Five Women Who Paved The Way On Wall Street
Wall Street is mostly a man’s world. Even as our economy has fallen apart, most of the people making headlines are male (and some go as far as to believe the collapse of the financial markets might not have happened if there had been more women involved). But Wall Street’s minority is being honored with an exhibit at the Museum of American Finance, an affiliate of the Smithsonian in New York City. “Women of Wall Street” runs through Jan. 16, 2010, and features five historical and five contemporary females who made a name for themselves in finance. After the jump, a quick intro to Wall Street women who led the way — and inspired us to contribute a little more regularly to our 401(k).
- Abigail Adams: The woman mostly known as the first lady married to second President John Adams, Abigail Adams was left alone to manage the farm when her husband was away on state business. Though John told her to invest in land, Abigail realized she would get a higher rate of return by investing in U.S. government bonds. She eventually convinced him that the investments were beneficial and went on to earn more profits than would have been made if she had followed John’s plan.
- Victoria Woodhull: The woman who was Cornelius Vanderbilt’s clairvoyant at one point (and helped him pick stocks with her abilities) went on to form a brokerage company, earning more than $700,000 (about $12 million today).
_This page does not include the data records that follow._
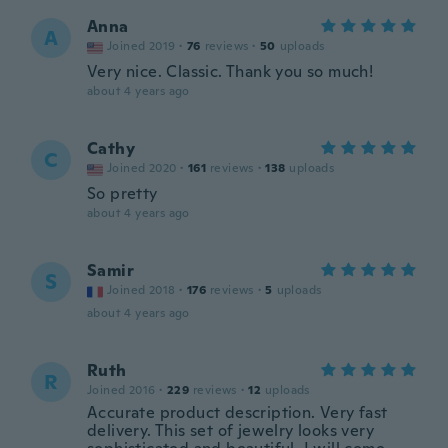
Anna
A
Joined 2019
·
76
reviews
·
50
uploads
Very nice. Classic. Thank you so much!
about 4 years ago
Cathy
C
Joined 2020
·
161
reviews
·
138
uploads
So pretty
about 4 years ago
Samir
S
Joined 2018
·
176
reviews
·
5
uploads
about 4 years ago
Ruth
R
Joined 2016
·
229
reviews
·
12
uploads
Accurate product description. Very fast
delivery. This set of jewelry looks very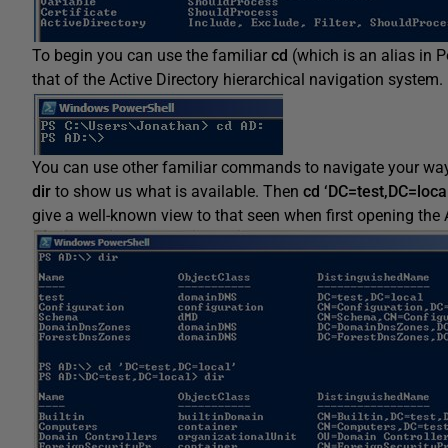
To begin you can use the familiar
cd
(which is an alias in 
that of the Active Directory hierarchical navigation system.
You can use other familiar commands to navigate your w
dir
to show us what is available. Then
cd ‘DC=test,DC=local
give a well-known view to that seen when first opening the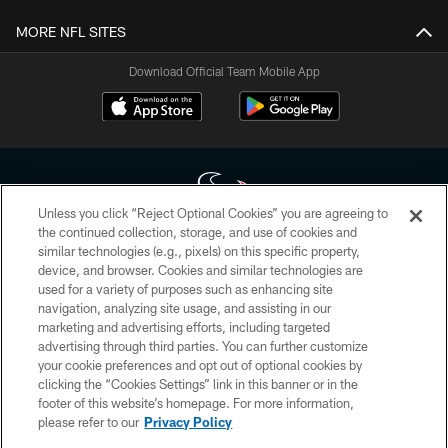
MORE NFL SITES
Download Official Team Mobile App
Unless you click “Reject Optional Cookies” you are agreeing to
the continued collection, storage, and use of cookies and
similar technologies (e.g., pixels) on this specific property,
Copyright © 2026 Houston Texans. All rights reserved. No portion of
device, and browser. Cookies and similar technologies are
HoustonTexans.com may be duplicated, redistributed or manipulated in any
form. By accessing any information beyond this page, you agree to abide by
used for a variety of purposes such as enhancing site
the HoustonTexans.com Privacy Policy, Code of Conduct, and Terms and
navigation, analyzing site usage, and assisting in our
Conditions.
marketing and advertising efforts, including targeted
advertising through third parties. You can further customize
PRIVACY POLICY
your cookie preferences and opt out of optional cookies by
clicking the “Cookies Settings” link in this banner or in the
ACCESSIBILITY
footer of this website’s homepage. For more information,
CONTACT US
please refer to our
Privacy Policy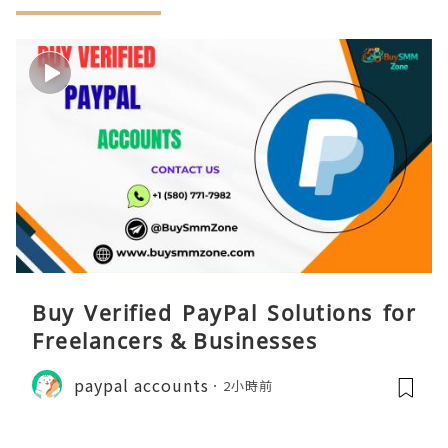
Buy Verified PayPal Solutions for
Freelancers & Businesses
paypal accounts
2小時前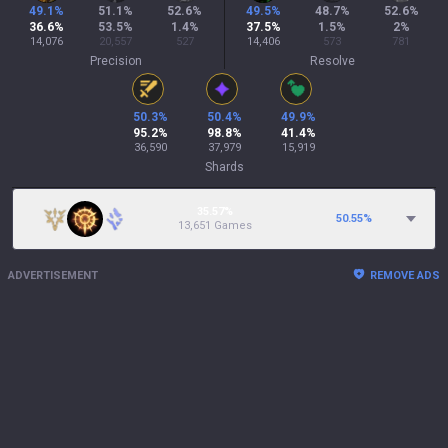
49.1
%
51.1
%
52.6
%
49.5
%
48.7
%
52.6
%
36.6
%
53.5
%
1.4
%
37.5
%
1.5
%
2
%
14,076
20,557
527
14,406
573
781
Precision
Resolve
50.3
%
50.4
%
49.9
%
95.2
%
98.8
%
41.4
%
36,590
37,979
15,919
Shards
35.57%
50.55
%
13,651 Games
ADVERTISEMENT
REMOVE ADS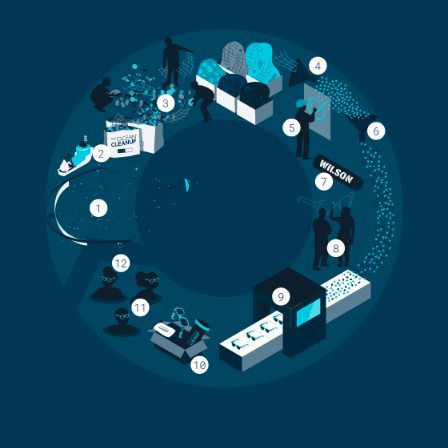
THE CIRCULAR PROCESS OF CREATING T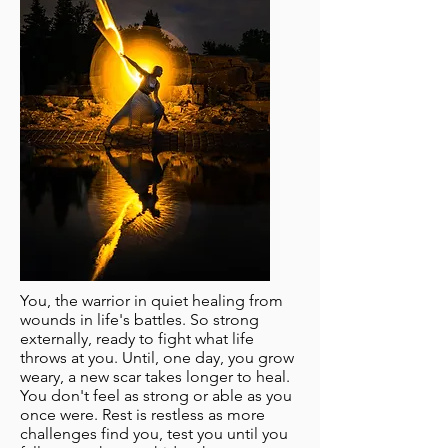
You, the warrior in quiet healing from
wounds in life's battles. So strong
externally, ready to fight what life
throws at you. Until, one day, you grow
weary, a new scar takes longer to heal.
You don't feel as strong or able as you
once were. Rest is restless as more
challenges find you, test you until you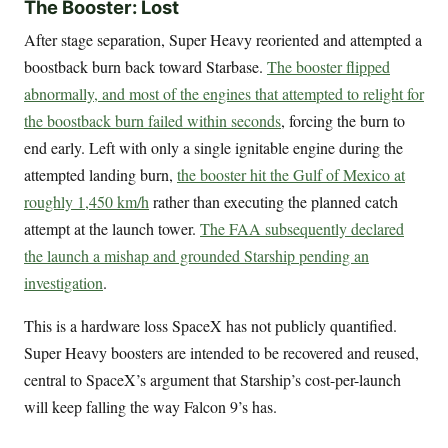
The Booster: Lost
After stage separation, Super Heavy reoriented and attempted a
boostback burn back toward Starbase.
The booster flipped
abnormally, and most of the engines that attempted to relight for
the boostback burn failed within seconds
, forcing the burn to
end early. Left with only a single ignitable engine during the
attempted landing burn,
the booster hit the Gulf of Mexico at
roughly 1,450 km/h
rather than executing the planned catch
attempt at the launch tower.
The FAA subsequently declared
the launch a mishap and grounded Starship pending an
investigation
.
This is a hardware loss SpaceX has not publicly quantified.
Super Heavy boosters are intended to be recovered and reused,
central to SpaceX’s argument that Starship’s cost-per-launch
will keep falling the way Falcon 9’s has.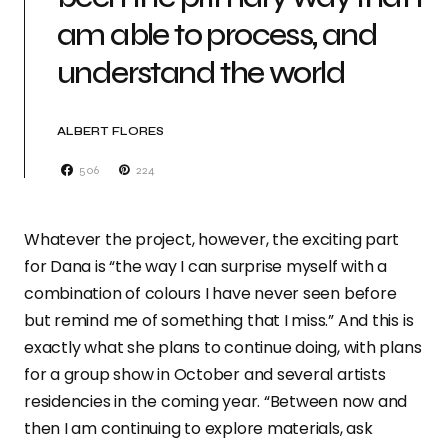
am able to process, and
understand the world
ALBERT FLORES
506
224
Whatever the project, however, the exciting part
for Dana is “the way I can surprise myself with a
combination of colours I have never seen before
but remind me of something that I miss.” And this is
exactly what she plans to continue doing, with plans
for a group show in October and several artists
residencies in the coming year. “Between now and
then I am continuing to explore materials, ask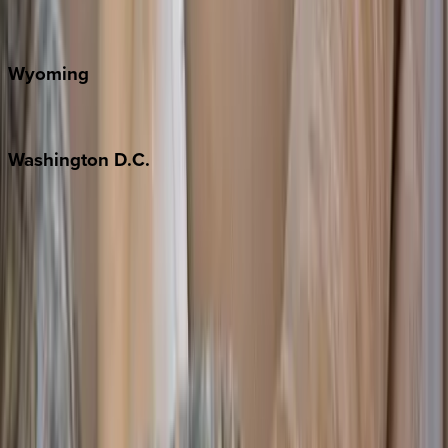
Door County
Wyoming
Jackson Hole
Washington
D.C.
Washington D.C.
Partnership
Property Managers
Travel Agents
Company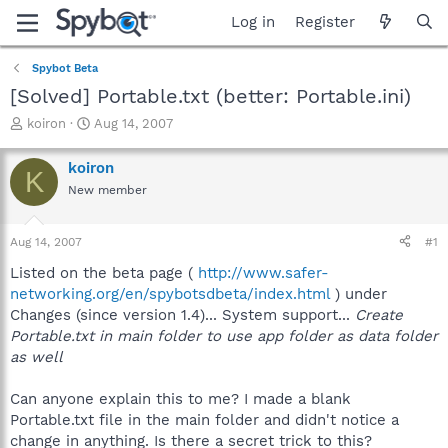
Log in
Register
Spybot Beta
[Solved] Portable.txt (better: Portable.ini)
T
S
koiron
Aug 14, 2007
h
t
r
a
koiron
K
e
r
New member
a
t
d
d
s
a
Aug 14, 2007
#1
t
t
a
e
Listed on the beta page (
http://www.safer-
r
networking.org/en/spybotsdbeta/index.html
) under
t
Changes (since version 1.4)... System support...
Create
e
Portable.txt in main folder to use app folder as data folder
r
as well
Can anyone explain this to me? I made a blank
Portable.txt file in the main folder and didn't notice a
change in anything. Is there a secret trick to this?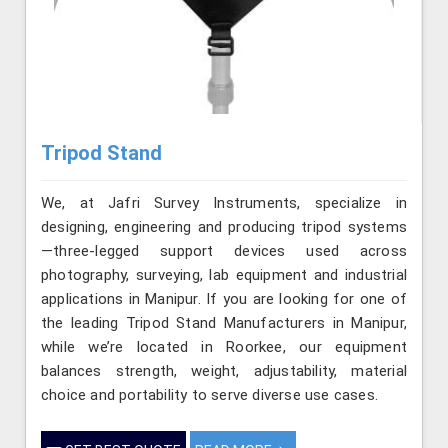
Tripod Stand
We, at Jafri Survey Instruments, specialize in
designing, engineering and producing tripod systems
—three-legged support devices used across
photography, surveying, lab equipment and industrial
applications in Manipur. If you are looking for one of
the leading Tripod Stand Manufacturers in Manipur,
while we’re located in Roorkee, our equipment
balances strength, weight, adjustability, material
choice and portability to serve diverse use cases.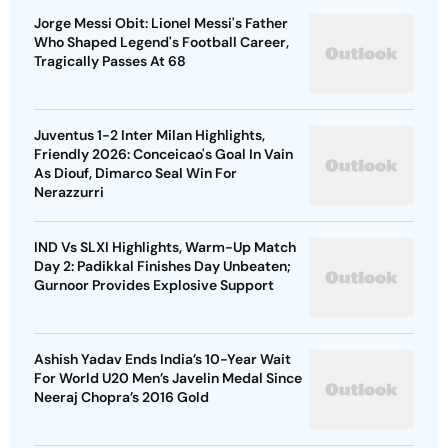
Jorge Messi Obit: Lionel Messi's Father
Who Shaped Legend's Football Career,
Tragically Passes At 68
Juventus 1-2 Inter Milan Highlights,
Friendly 2026: Conceicao's Goal In Vain
As Diouf, Dimarco Seal Win For
Nerazzurri
IND Vs SLXI Highlights, Warm-Up Match
Day 2: Padikkal Finishes Day Unbeaten;
Gurnoor Provides Explosive Support
Ashish Yadav Ends India’s 10-Year Wait
For World U20 Men’s Javelin Medal Since
Neeraj Chopra’s 2016 Gold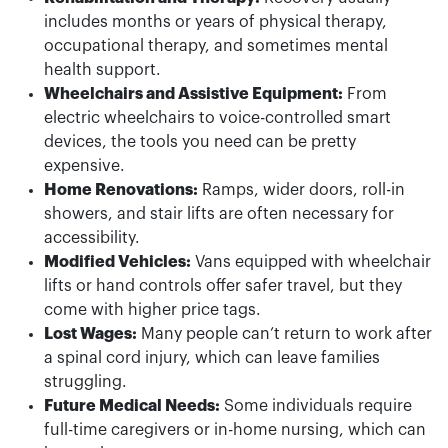
includes months or years of physical therapy,
occupational therapy, and sometimes mental
health support.
Wheelchairs and Assistive Equipment:
From
electric wheelchairs to voice-controlled smart
devices, the tools you need can be pretty
expensive.
Home Renovations:
Ramps, wider doors, roll-in
showers, and stair lifts are often necessary for
accessibility.
Modified Vehicles:
Vans equipped with wheelchair
lifts or hand controls offer safer travel, but they
come with higher price tags.
Lost Wages:
Many people can’t return to work after
a spinal cord injury, which can leave families
struggling.
Future Medical Needs:
Some individuals require
full-time caregivers or in-home nursing, which can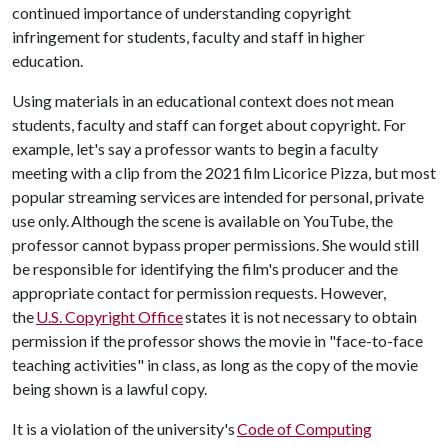
continued importance of understanding copyright
infringement for students, faculty and staff in higher
education.
Using materials in an educational context does not mean
students, faculty and staff can forget about copyright. For
example, let's say a professor wants to begin a faculty
meeting with a clip from the 2021 film Licorice Pizza, but most
popular streaming services are intended for personal, private
use only. Although the scene is available on YouTube, the
professor cannot bypass proper permissions. She would still
be responsible for identifying the film's producer and the
appropriate contact for permission requests. However,
the
U.S. Copyright Office
states it is not necessary to obtain
permission if the professor shows the movie in "face-to-face
teaching activities" in class, as long as the copy of the movie
being shown is a lawful copy.
It is a violation of the university's
Code of Computing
Besides this financial success, Victoria Woodhull also made a run for president with Frederick Douglass as her running mate.
- Hetty Green: Born to a wealthy family in 1834, Hetty Green grew up reading the financial pages to her father. She managed her own money and turned her inheritance into a fortune. The Guinness Book of World Records once listed her as the “World’s Greatest Miser” because she watched her money so closely.
- Isabel Benham: When Isabel Benham expressed interest in studying economics, the dean of Bryn Mawr told her to enroll in typing school, as the all-women’s school didn’t offer any classes in that subject at the time. She lobbied for change and became one of five women in her glass to graduate with a degree in that field in 1931. Isabel went on to become a railroad analyst on Wall Street and the first woman to be named partner at a Wall Street bond house.
- Muriel Siebert: Known as “Mickie,” Muriel Siebert became the first woman to purchase a seat on the New York Stock Exchange in 1967 after struggling to find the required two sponsors to endorse her application. Mickie became the first female Superintendant of Banks for New York State in 1977, and she remains president of the brokerage firm she started in 1975.